His funeral procession made its way slowly through the town he loved so much, following a similar path to the St Patrick's Day parade that the centenarian led in his top hat and tails every year.
Shops and businesses closed and staff filed out into the street as the funeral cortege for the much-loved Co Tyrone man passed by on its way to the Sacred Heart Church for Requiem Mass.
The procession was met at the gates of the church by a lone piper, Pat's grandson Aidan, who played 'The Leaving of Liverpool' as his grandfather's coffin was carried into the church, past his beloved motorised scooter with the registration 'Pat 100'.
Mourners packed the pews, balcony and aisles of the church as Gavin, another one of Pat's grandsons, sang a number of songs, including one he wrote specially for his grandfather thanking him for "a century of memories".
Parish priest Fr Gerry Sweeney spoke with fondness for the man who was as ingenious as he was mischievous.
"On many a Sunday I'd be standing at the front of the church chatting to Pat's family," he told mourners. "I remember asking them once if their dad had his bike today and they said that no, someone had collected him. And around the side of the church on his scooter would come Pat, out the gates and away he went, his family left standing saying 'oh no, he has escaped again!'
"He lived a good and long life. He has been an inspiration to many people. His life began in 1916 and we could think of all the history he has lived through, seen and experienced.
"He has witnessed many changes in this town as he grew from boy to man, fell in love with Eileen and had a family. And that family of eight children grew to 27 grandchildren and 39 and a half great grandchildren. In another month's time he will have another great grandchild.
"And he has left behind that legacy, not just to his family but his community, especially when things were bad in the past and people were down because of the Troubles," Fr Sweeney added.
"Every so often there'd be a bright spark and a flash of inspiration when he'd do something a little bit different. One of the things I remember was the bed he turned into a bicycle. That was a great achievement, but that was Pat, doing extraordinary things, extraordinarily well."
Fr Sweeney said that he was surprised by the host of pictures on the wall of Pat's home of his various achievements. "At the wake I asked what the host of medals and trophies displayed in the living room were for," he said. "I thought maybe Irish dancing, but his son told me they were for powerboat racing, and I looked at the photos and there was Pat, racing along the water.
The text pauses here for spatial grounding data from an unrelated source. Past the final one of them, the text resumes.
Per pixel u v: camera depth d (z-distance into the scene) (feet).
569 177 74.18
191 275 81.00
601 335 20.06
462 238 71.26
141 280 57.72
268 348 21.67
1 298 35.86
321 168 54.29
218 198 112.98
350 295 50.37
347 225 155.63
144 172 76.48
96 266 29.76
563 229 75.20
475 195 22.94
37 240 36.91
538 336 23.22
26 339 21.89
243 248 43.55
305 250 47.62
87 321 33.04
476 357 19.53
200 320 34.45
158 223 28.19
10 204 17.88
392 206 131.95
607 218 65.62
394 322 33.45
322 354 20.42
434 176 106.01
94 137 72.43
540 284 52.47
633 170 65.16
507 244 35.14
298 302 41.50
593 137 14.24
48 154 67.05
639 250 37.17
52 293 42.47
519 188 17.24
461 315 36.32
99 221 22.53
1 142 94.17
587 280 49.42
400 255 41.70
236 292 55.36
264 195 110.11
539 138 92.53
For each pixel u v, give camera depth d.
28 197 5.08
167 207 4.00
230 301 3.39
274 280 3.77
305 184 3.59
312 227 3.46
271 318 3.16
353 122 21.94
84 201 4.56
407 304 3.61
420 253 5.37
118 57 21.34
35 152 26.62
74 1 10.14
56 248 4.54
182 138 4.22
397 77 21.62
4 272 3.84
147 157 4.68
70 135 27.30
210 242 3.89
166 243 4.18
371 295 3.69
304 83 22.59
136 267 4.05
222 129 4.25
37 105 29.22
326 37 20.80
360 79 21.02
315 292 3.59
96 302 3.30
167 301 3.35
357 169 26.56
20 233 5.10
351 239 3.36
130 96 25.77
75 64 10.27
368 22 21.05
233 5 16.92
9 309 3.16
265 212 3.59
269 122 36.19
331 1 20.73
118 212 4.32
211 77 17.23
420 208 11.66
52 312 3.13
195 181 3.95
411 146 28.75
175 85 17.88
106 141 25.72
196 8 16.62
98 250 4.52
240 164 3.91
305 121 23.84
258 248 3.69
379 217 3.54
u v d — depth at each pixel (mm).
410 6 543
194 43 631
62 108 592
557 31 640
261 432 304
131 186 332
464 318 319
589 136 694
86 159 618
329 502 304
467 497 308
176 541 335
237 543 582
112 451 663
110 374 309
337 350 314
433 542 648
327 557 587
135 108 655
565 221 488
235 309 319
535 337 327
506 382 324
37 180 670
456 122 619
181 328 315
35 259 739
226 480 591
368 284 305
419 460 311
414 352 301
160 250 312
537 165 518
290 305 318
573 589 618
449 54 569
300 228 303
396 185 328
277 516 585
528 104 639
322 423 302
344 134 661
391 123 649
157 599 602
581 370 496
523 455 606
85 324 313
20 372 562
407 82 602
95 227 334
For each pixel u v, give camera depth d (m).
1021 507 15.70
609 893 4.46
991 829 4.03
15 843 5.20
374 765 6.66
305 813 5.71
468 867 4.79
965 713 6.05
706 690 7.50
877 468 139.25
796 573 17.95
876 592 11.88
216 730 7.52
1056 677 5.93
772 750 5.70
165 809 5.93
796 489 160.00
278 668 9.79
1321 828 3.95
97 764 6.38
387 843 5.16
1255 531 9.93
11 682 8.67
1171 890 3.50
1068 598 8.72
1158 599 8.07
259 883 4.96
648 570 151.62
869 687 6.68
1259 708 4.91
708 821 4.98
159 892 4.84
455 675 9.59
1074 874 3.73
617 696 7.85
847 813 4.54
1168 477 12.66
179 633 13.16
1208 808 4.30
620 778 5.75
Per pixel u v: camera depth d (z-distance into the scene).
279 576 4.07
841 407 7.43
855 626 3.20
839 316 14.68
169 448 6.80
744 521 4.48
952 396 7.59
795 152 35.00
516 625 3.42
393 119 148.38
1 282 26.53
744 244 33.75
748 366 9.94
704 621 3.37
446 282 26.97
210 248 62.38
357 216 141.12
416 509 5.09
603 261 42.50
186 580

He represented Ireland on a number of occasions. It was just another achievement in so many.
"If he could make something out of something he would make it. He once turned a railway carriage into a caravan so that the family could have a holiday in Rossnowlagh. That takes a good bit of ingenuity and determination."
Father Sweeney said Pat was a regular at the church, visiting his wife Eileen's grave every morning for 25 years. He said nothing could stop Pat doing what he wanted, not even the police.
"Often I would see his bike parked against the hedge here at church," he said. "And I always thought, do they know he is out? But nothing was going to stop him. Even the police couldn't stop him. At 101-years-old he was pulled over by the police in the town on the scooter. They couldn't arrest a man of 101 so they told him to wear a helmet.
"When he was coming to Mass he had to be collected at 11.10am exactly. If you weren't there at 11.10am, he wasn't there at 11.11am, he was away on his scooter and away out the road. Fair play to him. He lived his life and he didn't waste it at 102 and a bit. His life did make a difference."
Following Requiem Mass Pat was laid to rest in the adjoining cemetery beside his wife Eileen.